Son dernier opéra, Agnes von Hohenstaufen (1829), connaît aussi trois moutures successives, témoignant du perfectionnisme de son auteur qui, avec cette trame romantique se déroulant dans l’Allemagne du XII° siècle, inaugure la vogue des sujets médiévaux traitant de la fidélité conjugale, bientôt adoptés par Weber (Euryanthe), Schumann (Genoveva) et Wagner (Lohengrin).

Mais Spontini, dont le caractère ne s’est pas assoupli avec l’âge, se voit en butte aux attaques de plus en plus virulentes des critiques novateurs. Après le décès de son royal protecteur, en 1840, il est même accusé de lèse-majesté et expulsé de l’opéra au cours d’une représentation de Don Giovanni ! En 1842, fulminant contre Meyerbeer, qu’il accuse d’avoir brigué sa succession, il quitte l’Allemagne pour les Etats pontificaux, où le pape lui décerne le titre de Comte de San Andrea et une pension (1845).

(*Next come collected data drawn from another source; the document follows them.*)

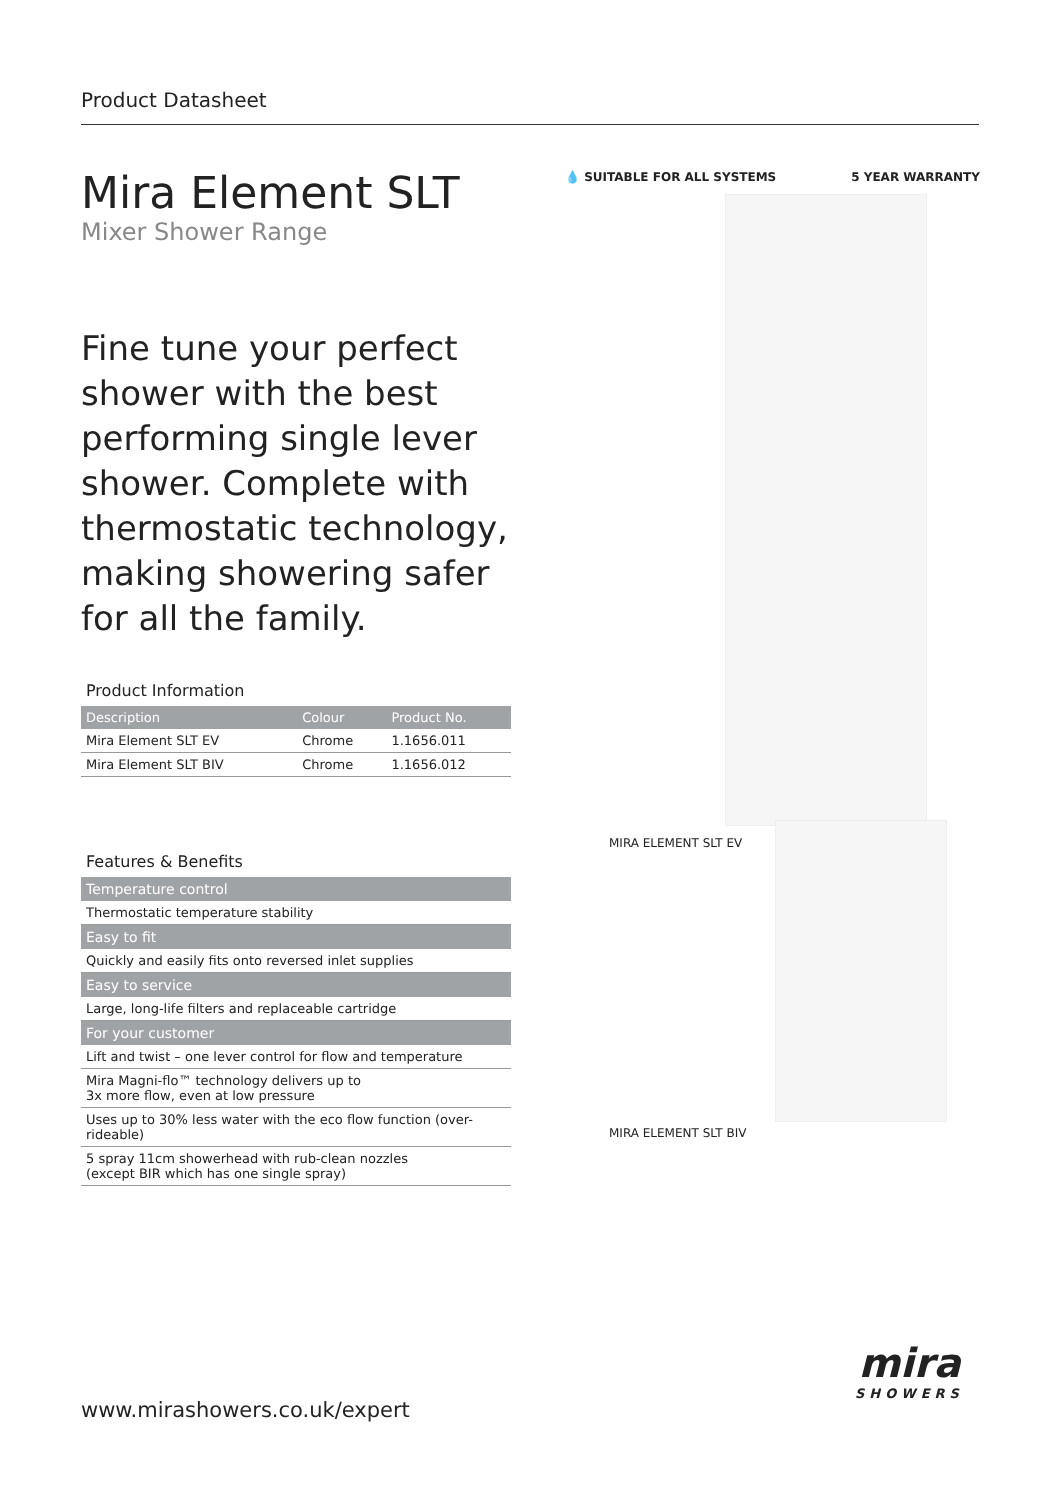Product Datasheet
Mira Element SLT
Mixer Shower Range
Fine tune your perfect shower with the best performing single lever shower. Complete with thermostatic technology, making showering safer for all the family.
Product Information
| Description | Colour | Product No. |
| --- | --- | --- |
| Mira Element SLT EV | Chrome | 1.1656.011 |
| Mira Element SLT BIV | Chrome | 1.1656.012 |
Features & Benefits
| Temperature control |
| Thermostatic temperature stability |
| Easy to fit |
| Quickly and easily fits onto reversed inlet supplies |
| Easy to service |
| Large, long-life filters and replaceable cartridge |
| For your customer |
| Lift and twist – one lever control for flow and temperature |
| Mira Magni-flo™ technology delivers up to 3x more flow, even at low pressure |
| Uses up to 30% less water with the eco flow function (over-rideable) |
| 5 spray 11cm showerhead with rub-clean nozzles (except BIR which has one single spray) |
💧 SUITABLE FOR ALL SYSTEMS 5 YEAR WARRANTY
MIRA ELEMENT SLT EV
MIRA ELEMENT SLT BIV
www.mirashowers.co.uk/expert
mira
SHOWERS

Il s’éteint le 14 janvier 1851 dans sa ville natale qui, en 1939, lui rend hommage en se baptisant désormais « Maiolati Spontini ». Depuis 2010, la cité de Jesi, quant à elle, s’applique à faire redécouvrir son répertoire, via l’action de la Fondation Pergolesi Spontini(1).

Bien que ses ouvrages soient rarement donnés de nos jours - à l’exception de La Vestale, notamment exhumée par la production de Visconti avec Maria Callas, à la Scala, en 1954 - son importance historique se doit d’être soulignée : assurant une étonnante transition entre la dernière école napolitaine et le drame wagnérien, il fut célébré par Berlioz, et influença des plumes aussi variées que celles de Weber, Meyerbeer et Bellini.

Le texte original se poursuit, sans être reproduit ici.